From the thread below about measuring distance between latitude/longitude points, pull out the stretch that begins with the words "I don't have" and ends with "can't find it.", copied word for word.

_Given passage_.
============================================================
Algorithm to determine distance between lat/long coordinate pairs?

[notfred]

Basically, the question is in the title. I want to determine the distance between latitude/longitude coordinate pairs. Ideally, this distance is not a straight line, but an arc that follows the curvature of the earth, but the distances I'm dealing with are probably small enough that that would inconsequential.

Anyone know how to do this?

I have data like this:
lat=38.553428650 long= -121.788489819
Along with elevation data in meters above mean sea level.

 

[amdskip]

I don't have an answer for you but I'm guessing this is work related for you. Actually sounds pretty cool and complicated.

 

[CycloWizard]

I may be wrong, but VS.NET has an example about this. I can't recall if it had an automated way to do it or not, or what I searched for to get it (since what I was looking for was really totally unrelated), but it's there somewhere. I'll look for it when I get a chance if you can't find it.

 

[IntegraGSR]

the circumference of the earth around the equator is about 40,076.5 km and about 40,008.6 km around the poles.

40,076.5km/360 = ~111.3km per degree

sqroot(40,076.5/3.14) = ~113km average radius around equator

if you were to add, say, 10km to your average radius, thus adding 10km of elevation

123km^2 x 3.14 = 47,505.06km circumference at 10km above average height around equator

49,062.5km/360 = ~136.3km per degree



this may not be exactly what you were looking for, but i hope it gets the general idea across as to what you'd have to do in order to measure distances between latitude/longitude point and at different altitudes


if you haven't figured something out/found a forumla in a day or two, i could possibly work up a nice formula to just plug numbers into

 

[Calin]

Convert the longitude and latitude in deg min sec. Every minute of arc of longitude is 1 nautical mile. Every minute of arc of latitude around the Equator is 1 nautical mile. This way you find the distance on the North-South direction
Now, at a certain latitude, the length of the circle parallel to the Equator is decreased (it is equal to the Equator multiplied by cosine of latitude). This way you find the distance on the East-West direction
You end up with an triangle with a 90* corner, so the distance is simply the square root of the sum of squares of distances on N-S and E-W axis

 

[nwfsnake]

Just to be clear, do you want to ignore the elevation differences between the two points, or do you want to take them into consideration also?
============================================================
_Source information_.
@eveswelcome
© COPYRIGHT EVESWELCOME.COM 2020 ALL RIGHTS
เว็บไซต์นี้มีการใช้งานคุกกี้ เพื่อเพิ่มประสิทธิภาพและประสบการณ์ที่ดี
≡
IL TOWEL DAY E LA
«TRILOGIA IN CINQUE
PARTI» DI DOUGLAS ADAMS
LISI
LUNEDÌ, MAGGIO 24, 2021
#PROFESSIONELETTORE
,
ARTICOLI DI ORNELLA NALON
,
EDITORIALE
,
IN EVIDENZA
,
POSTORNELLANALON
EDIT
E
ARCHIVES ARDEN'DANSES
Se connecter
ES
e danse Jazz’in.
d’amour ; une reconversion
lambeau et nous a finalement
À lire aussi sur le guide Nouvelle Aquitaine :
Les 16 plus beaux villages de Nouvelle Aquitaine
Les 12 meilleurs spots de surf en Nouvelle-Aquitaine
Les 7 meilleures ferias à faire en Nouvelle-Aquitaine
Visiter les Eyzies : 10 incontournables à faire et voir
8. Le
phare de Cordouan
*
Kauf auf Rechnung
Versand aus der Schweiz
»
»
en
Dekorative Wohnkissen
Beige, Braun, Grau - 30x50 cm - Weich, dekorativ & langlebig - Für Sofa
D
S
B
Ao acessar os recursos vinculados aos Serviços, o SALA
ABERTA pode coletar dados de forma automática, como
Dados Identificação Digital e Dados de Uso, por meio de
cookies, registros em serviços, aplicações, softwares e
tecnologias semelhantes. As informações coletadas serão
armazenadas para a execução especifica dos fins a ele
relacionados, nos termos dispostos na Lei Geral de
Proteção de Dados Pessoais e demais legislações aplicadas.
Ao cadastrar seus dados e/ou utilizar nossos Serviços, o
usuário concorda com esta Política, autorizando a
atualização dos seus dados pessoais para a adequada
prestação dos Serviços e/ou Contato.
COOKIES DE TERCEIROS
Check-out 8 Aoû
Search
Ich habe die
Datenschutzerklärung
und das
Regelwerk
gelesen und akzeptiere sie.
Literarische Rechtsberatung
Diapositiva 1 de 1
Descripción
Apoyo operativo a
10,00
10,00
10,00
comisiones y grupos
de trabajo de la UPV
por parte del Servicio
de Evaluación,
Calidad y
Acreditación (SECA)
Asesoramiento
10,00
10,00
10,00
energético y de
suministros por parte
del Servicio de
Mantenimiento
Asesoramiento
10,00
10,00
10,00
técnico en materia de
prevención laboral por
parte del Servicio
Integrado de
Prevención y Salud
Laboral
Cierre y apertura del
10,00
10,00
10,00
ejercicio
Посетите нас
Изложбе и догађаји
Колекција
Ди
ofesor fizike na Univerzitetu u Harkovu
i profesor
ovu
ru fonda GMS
============================================================
_Task solution_.
I don't have an answer for you but I'm guessing this is work related for you. Actually sounds pretty cool and complicated.

 

[CycloWizard]

I may be wrong, but VS.NET has an example about this. I can't recall if it had an automated way to do it or not, or what I searched for to get it (since what I was looking for was really totally unrelated), but it's there somewhere. I'll look for it when I get a chance if you can't find it.